Não é uma crítica. É mais uma triste compreensão dos fatos: o Estado, a idéia de segurança jurídica e pretensão de paz social se já não estão mortas no Rio de Janeiro estão, no mínimo, próximo de um rompimento perigoso e, talvez, definitivo.
A violência é um comportamento civilizacional, estranhamente reconhecido como barbárie, mas que faz parte, infelizmente, do dia a dia social. Contudo, em algumas situações até mesmo ela se torna profundamente banal, fugindo de todos os limites que precisamos, enquanto sujeitos sociais, aceitar. No Rio de janeiro estamos já há muito convivendo com essa condição de banalidade da violência. A publicização do grau de especialização do crime organizado não pode surpreender, pois há muito já se falam em organizações criminosas com alta capacidade de divisão social do crime, capazes, inclusive, de portarem armas e tecnologia que o próprio Estado não possui ou que já está ultrapassada.
E o drama do Rio de Janeiro é uma experiência nacional, pois os seus efeitos estão muito além dos seus limites físicos, territoriais, pois a experiência de guerra civil não declarada de direito, mas vivida de fato não se restringem apenas aos morros e periferias cariocas. Todo o país deve estar alerta à capacidade infecciosa dessa situação que tal como um vírus tem condições de se espalhar por todo o tecido social.

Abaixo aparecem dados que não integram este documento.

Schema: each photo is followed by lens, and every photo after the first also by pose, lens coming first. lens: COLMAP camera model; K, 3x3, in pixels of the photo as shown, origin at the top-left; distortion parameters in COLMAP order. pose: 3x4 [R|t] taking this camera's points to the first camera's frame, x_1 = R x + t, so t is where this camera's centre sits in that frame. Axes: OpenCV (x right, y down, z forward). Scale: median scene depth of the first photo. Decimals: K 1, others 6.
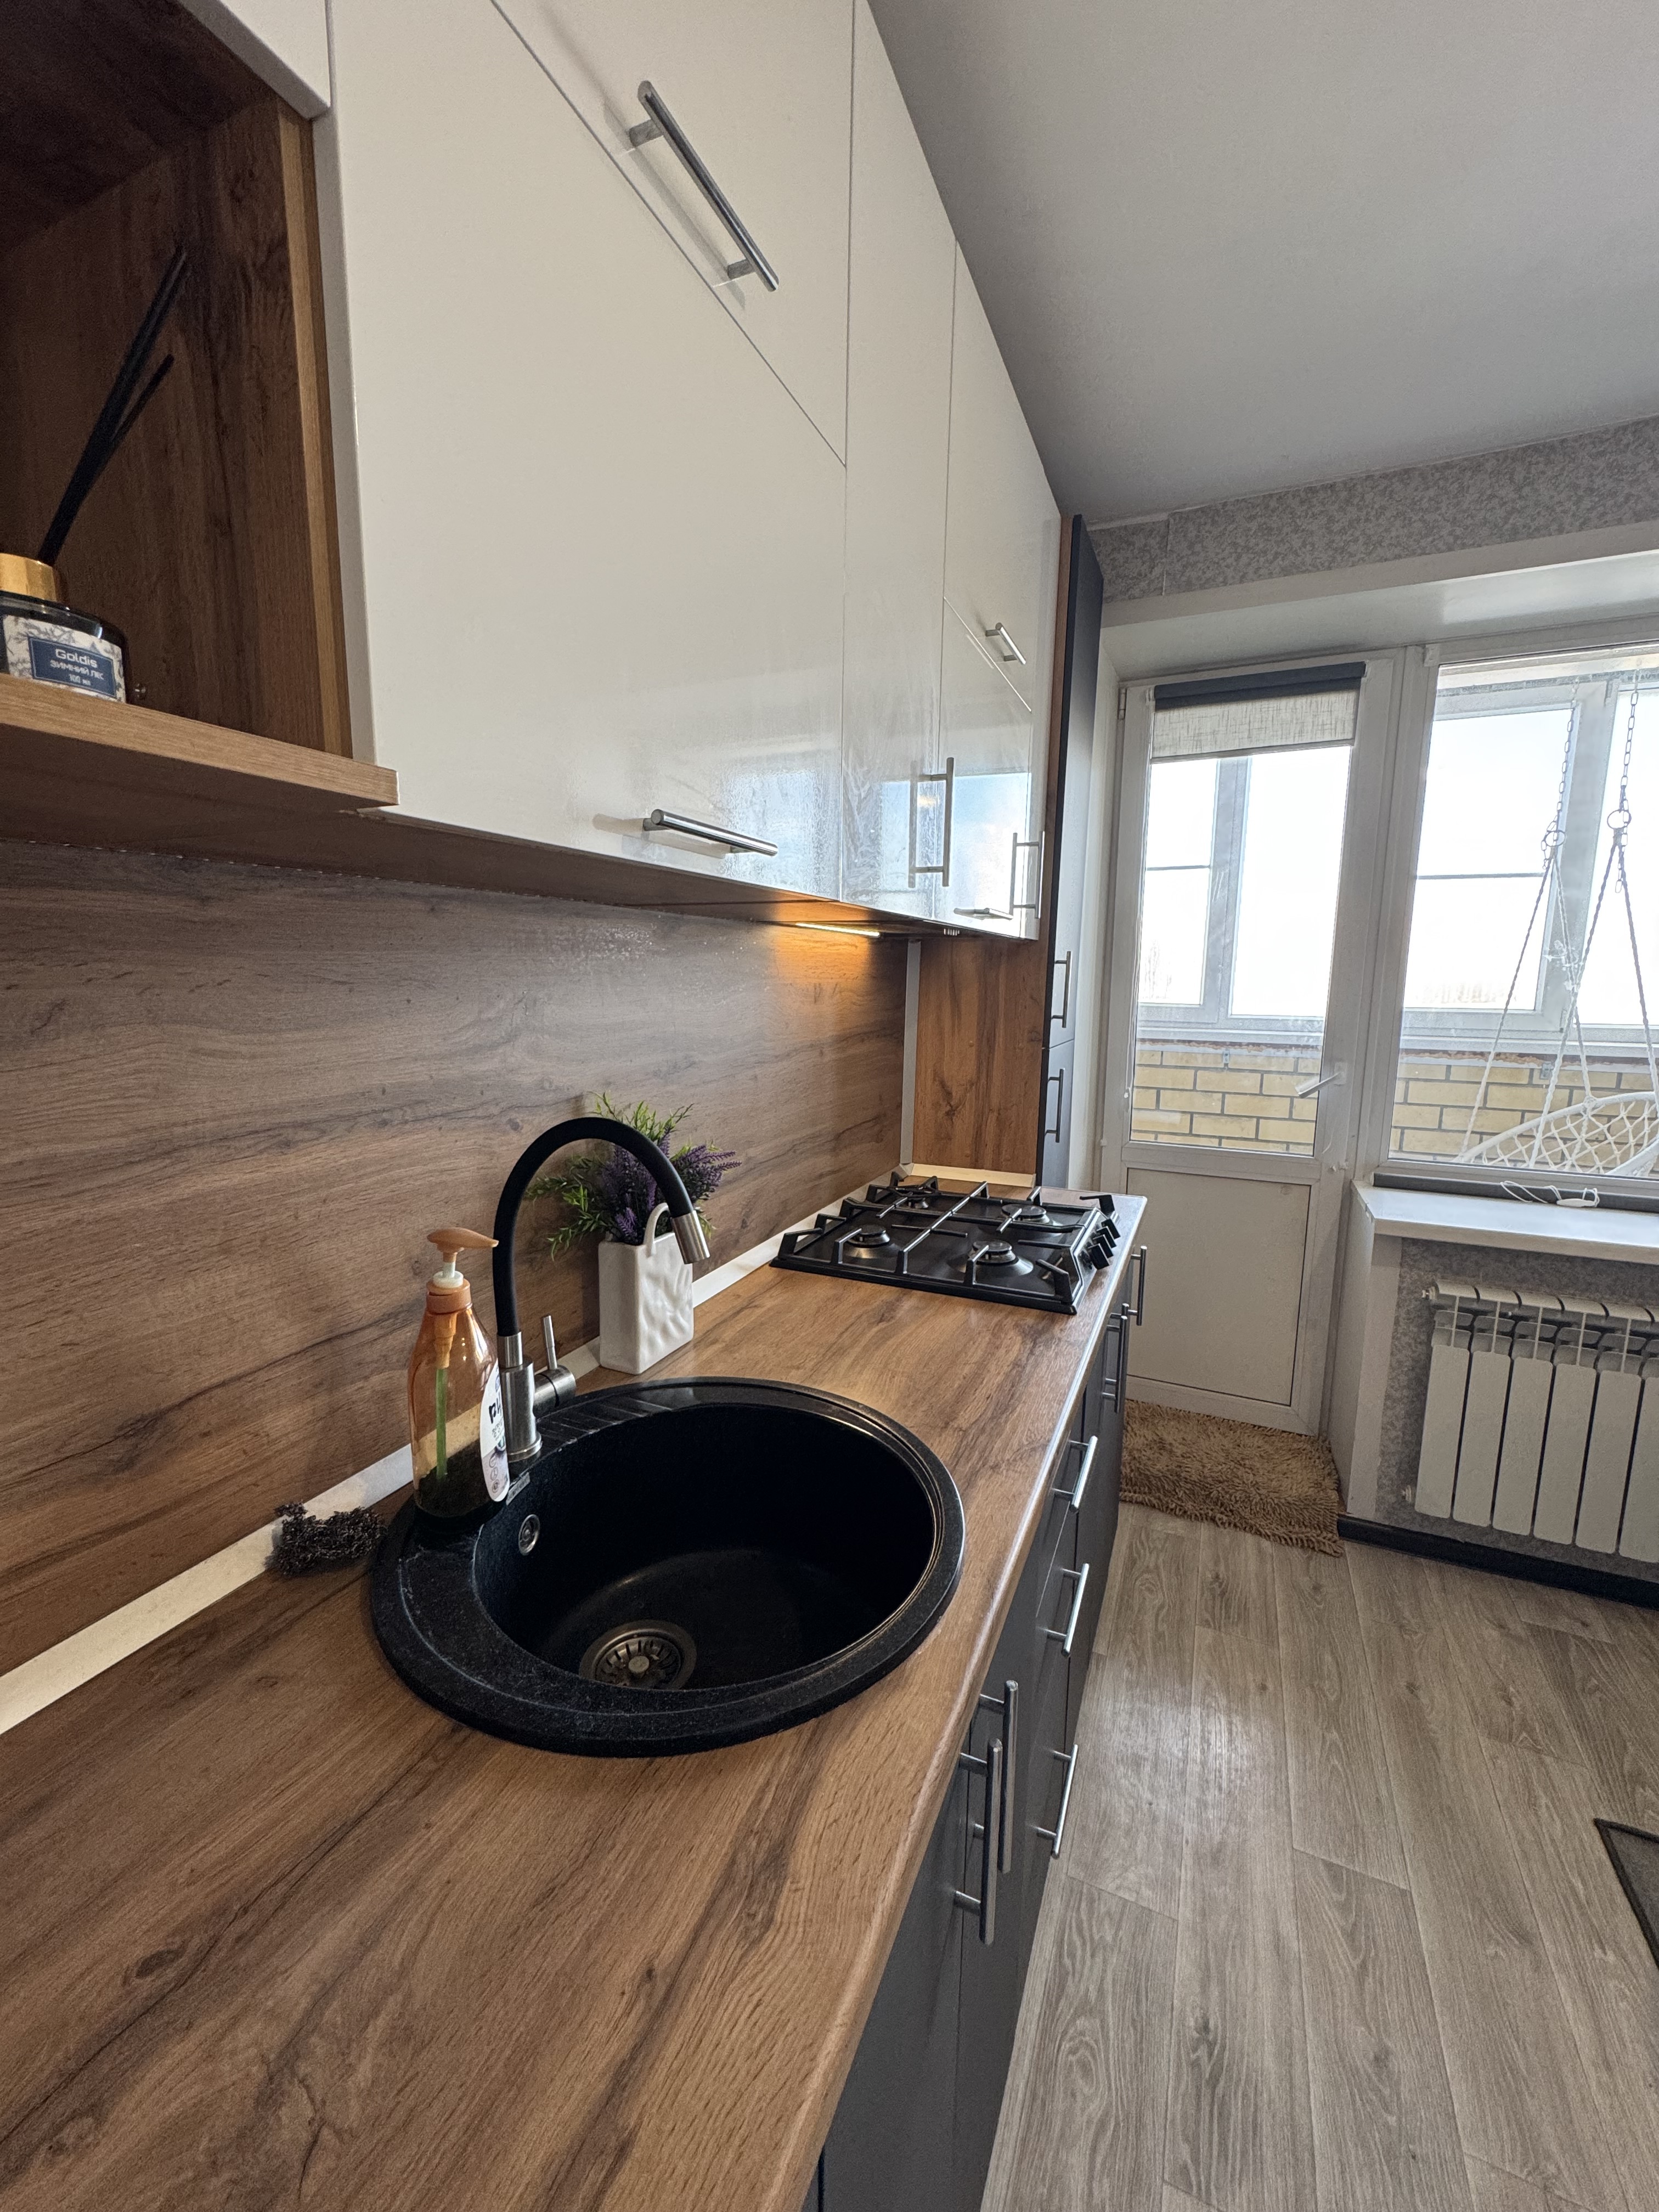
lens RADIAL K [[881.3, 0, 831.0], [0, 881.3, 1104.6], [0, 0, 1]] dist [-0.002434, 0.000479]
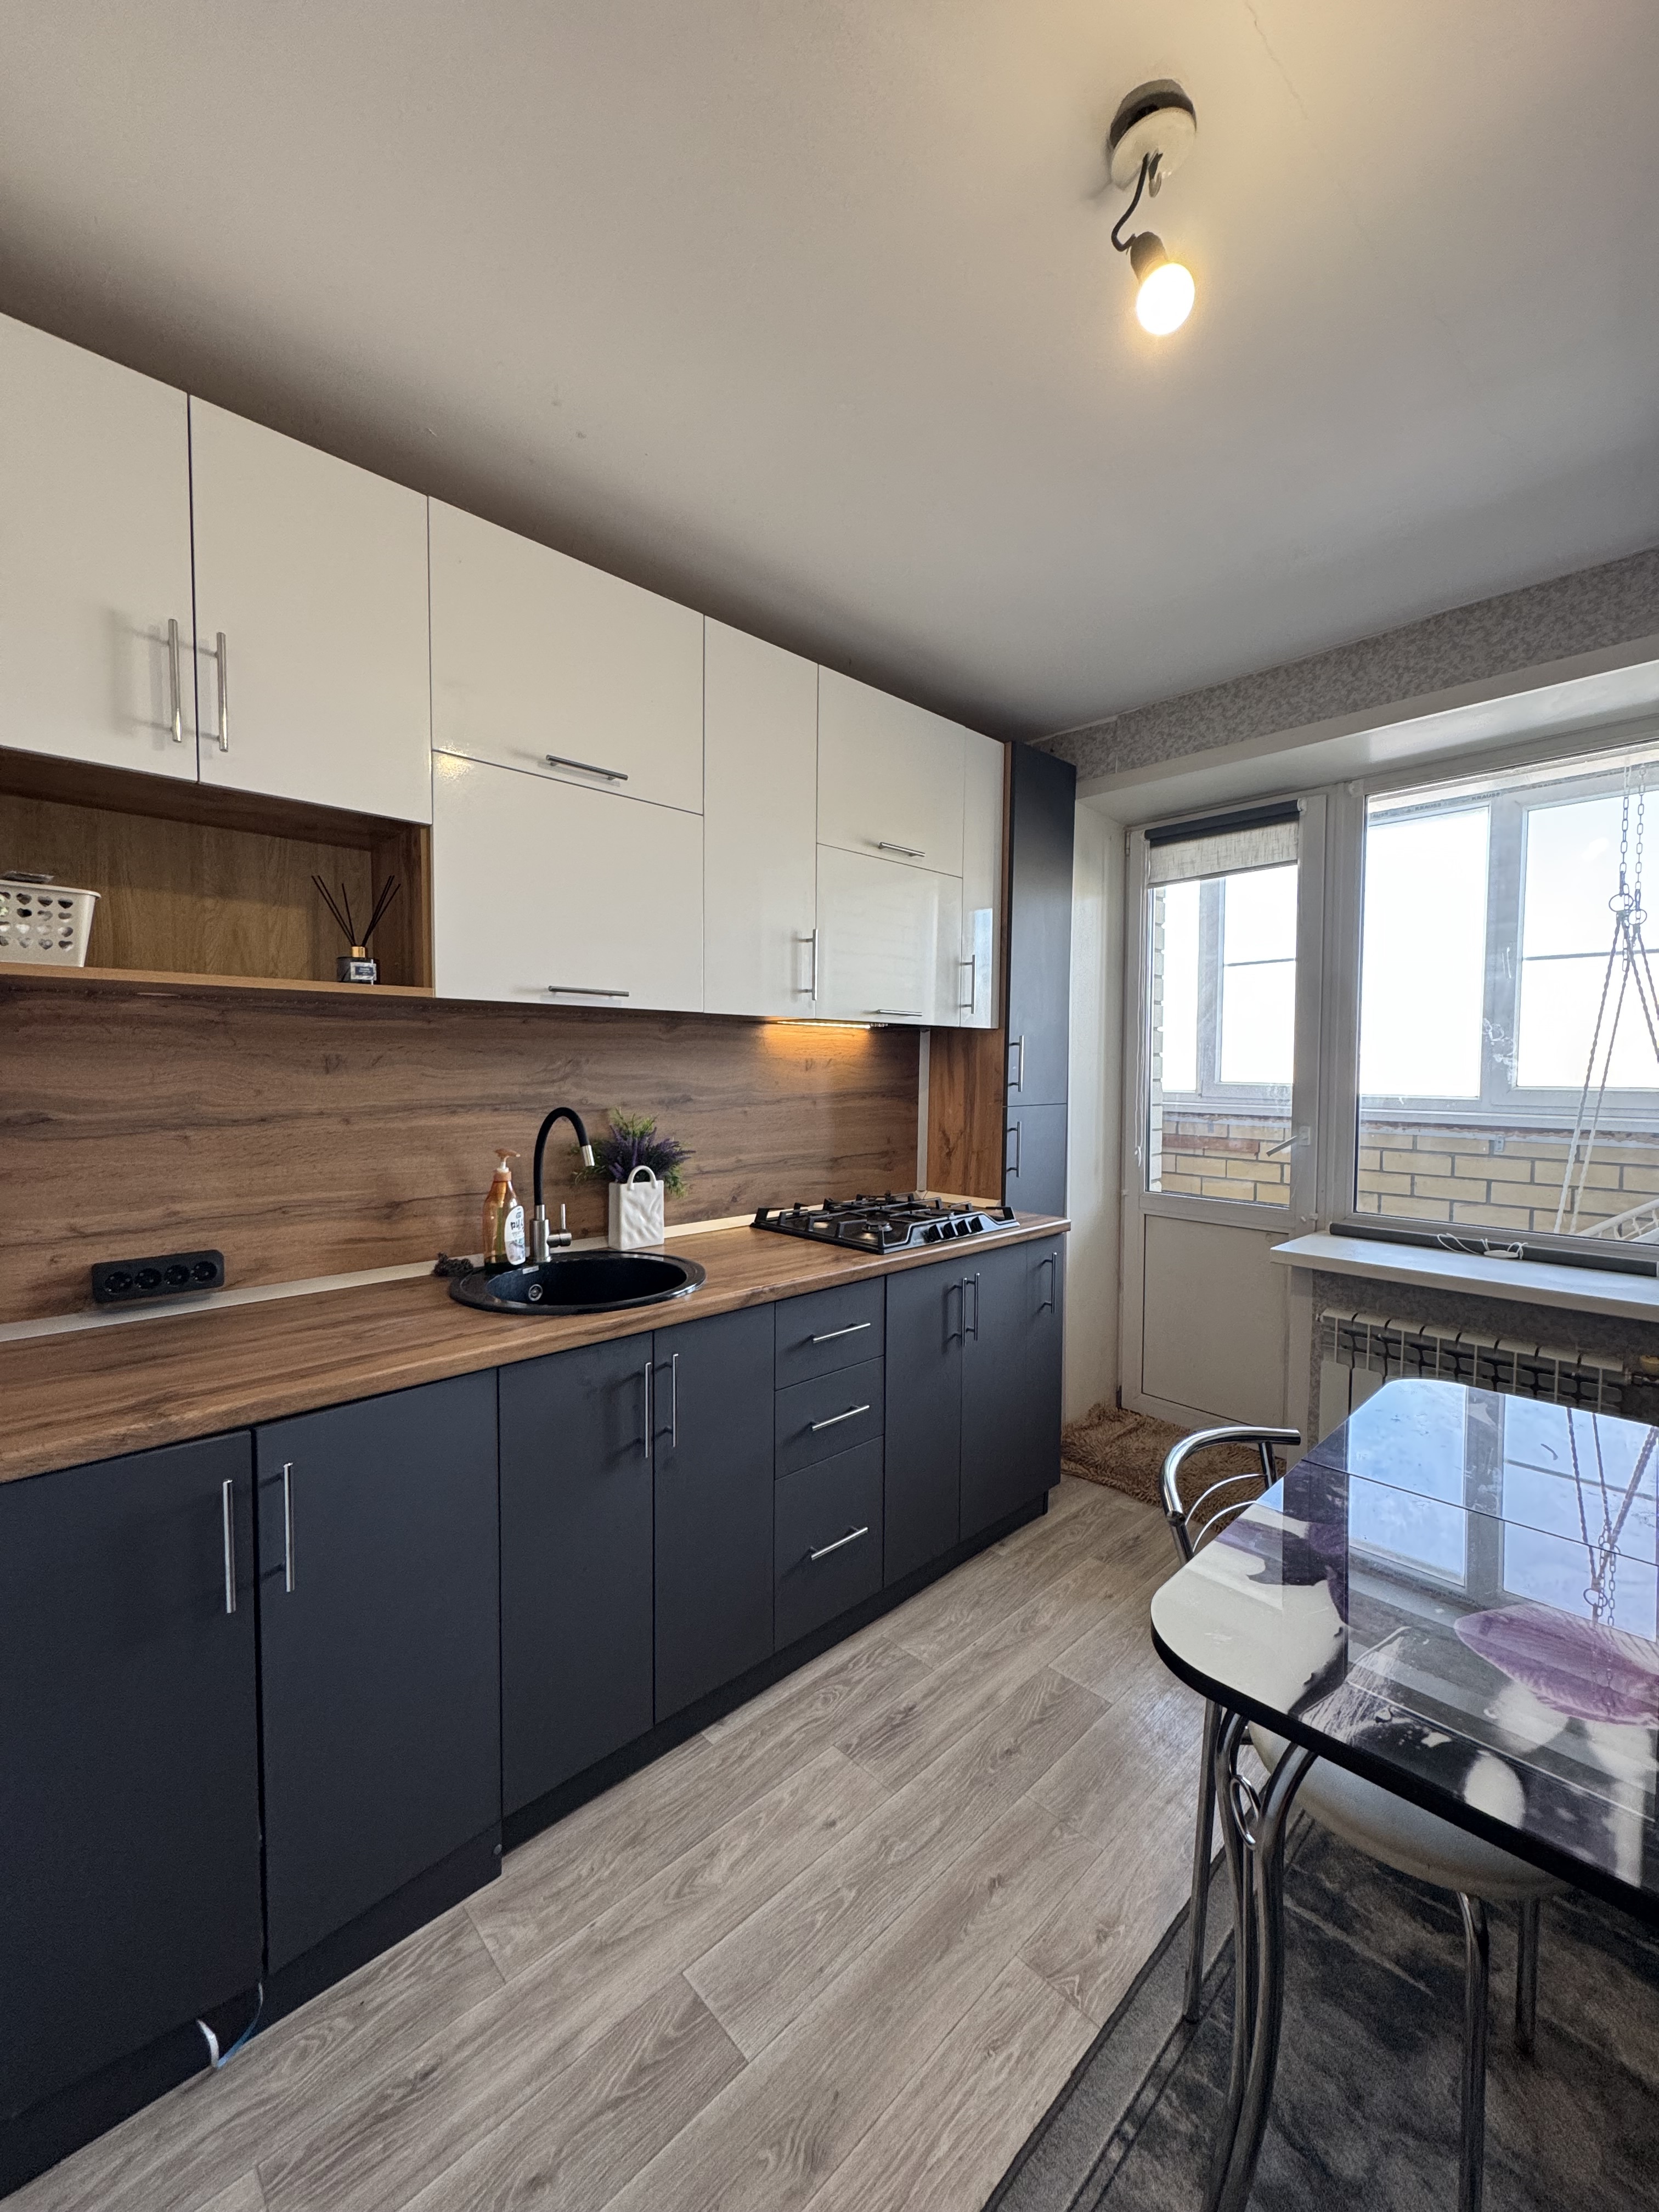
lens RADIAL K [[881.3, 0, 830.3], [0, 881.3, 1104.9], [0, 0, 1]] dist [-0.002434, 0.000479]
pose [[0.925402, 0.011548, -0.378811, 0.555260], [-0.051440, 0.994113, -0.095357, 0.084862], [0.375479, 0.107730, 0.920548, -0.390894]]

Não há justificativas que impeçam uma reflexão responsável sobre os fatos no Rio. Mas somente reflexões não podem impedir o caos ao qual a realidade social se vê obrigada a transgredir para simplesmente sobreviver em condições traumáticas e definitivas
Urge uma ação, não necessariamente violenta, porém definitiva da sociedade e do Estado, pois a responsabilidade é de todos os envolvidos. Consumir em telejornais as cenas de medo, angústia, humilhação e morte diariamente não é uma opção, antes é uma certeza de nossa incapacidade frente a toda uma condição de miséria, drogas, contrabando de armas, descaso do Estado, irresponsabilidade da sociedade que precisam alcançar um ponto final, em nome dessa doença social alcançar, inclusive, toda a idéia de Estado Democrático de Direito que estamos buscando construir já há alguns anos.
O Rio é olímpico. Que seja hercúleo também na capacidade de ajudar-nos a construir uma cidadania e democracia que tanto esperamos e precisamos, enquanto nação responsável em enfrentar sua inglória violência.